Jumper’s knee is a stubborn knee injury that can take months to heal and even once it has healed, the pain might reappear after you return to your sport.
The jumper’s knee treatment triangle will help you solve this problem by fixing the three most critical causes for jumper’s knee.
In this article I will walk you through everything in detail. Keep reading to find out.
End Jumper’s Knee Once and For All
Back when I suffered from patellar tendonitis, I was so frustrated with my lack of healing progress that I often considered quitting my sports, basketball and volleyball, altogether. Stretching, warming up thoroughly, quad strengthening exercises, knee sleeves, no matter what I tried, the pain always kept coming back.
Today, my knees are stronger than ever. I can do extremely demanding leg exercises, such as deep single-leg squats, without any problems. I can play my favorite sports without having to worry about aching knees and I know how I can train my legs to become even stronger without risking a return of the injury.

*Stored data*:
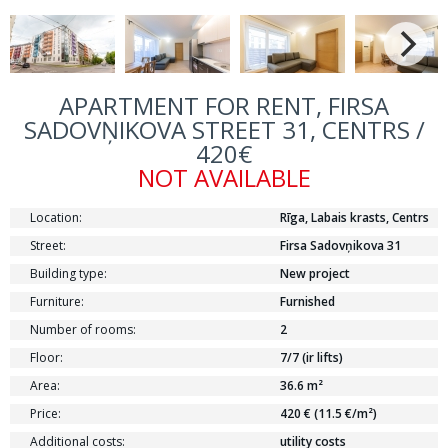
APARTMENT FOR RENT, FIRSA
SADOVŅIKOVA STREET 31, CENTRS /
420€
NOT AVAILABLE
Location:
Rīga, Labais krasts, Centrs
Street:
Firsa Sadovņikova 31
Building type:
New project
Furniture:
Furnished
Number of rooms:
2
Floor:
7/7 (ir lifts)
Area:
36.6 m²
Price:
420 € (11.5 €/m²)
Additional costs:
utility costs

*Problem 1*: In the text on jumper's knee, translate this sentence into Spanish: "Today, my knees are stronger than ever."
*Problem 2*: In the jumper's knee text, which two sports did the writer often think about quitting?
*Problem 3*: Write the next part of the jumper's knee text, picking up after its last sentence.

*Exercise output 1*: Hoy, mis rodillas están más fuertes que nunca.

*Exercise output 2*: Basketball and volleyball.

*Exercise output 3*:
It took me years of research into knee health and a lot of self-experimentation until I finally discovered the reasons for my jumper’s knee. Up to that point, I had completely ignored these hidden factors, but once I addressed them, my pain slowly disappeared.
In this article, I will show you the three most important secrets to successfully treating patellar tendonitis. I’ve called this the jumper’s knee treatment triangle, because if you ignore one of its parts, the whole thing collapses. You’ll also learn an exercise with which you can heal your patellar tendons.
What Is the Jumper’s Knee Treatment Triangle?
The treatment triangle will help you address the three most common causes for patellar tendonitis. I came up with the idea for the triangle during the research for my book Beating Patellar Tendonitis and while I deal with many other causes of this knee injury in the book, the three causes addressed with the treatment triangle are the most important.
The triangle provides the foundation for a successful recovery from jumper’s knee. If you want to make sure you stay pain-free in the future, this is where you need to start. Here’s what the triangle looks like:
Let’s talk about why its parts are important for healing this stubborn knee injury and determine how you can take care of them.
3 Hidden Causes for Patellar Tendonitis
Three major causes for jumper’s knee are low ankle mobility, low gluteal strength (hip strength), and bad leg alignment during athletic activity.
Unfortunately, these hidden causes are commonly ignored by athletes, trainers, and physical therapists, which is why the injury will reappear eventually after it has seemingly healed.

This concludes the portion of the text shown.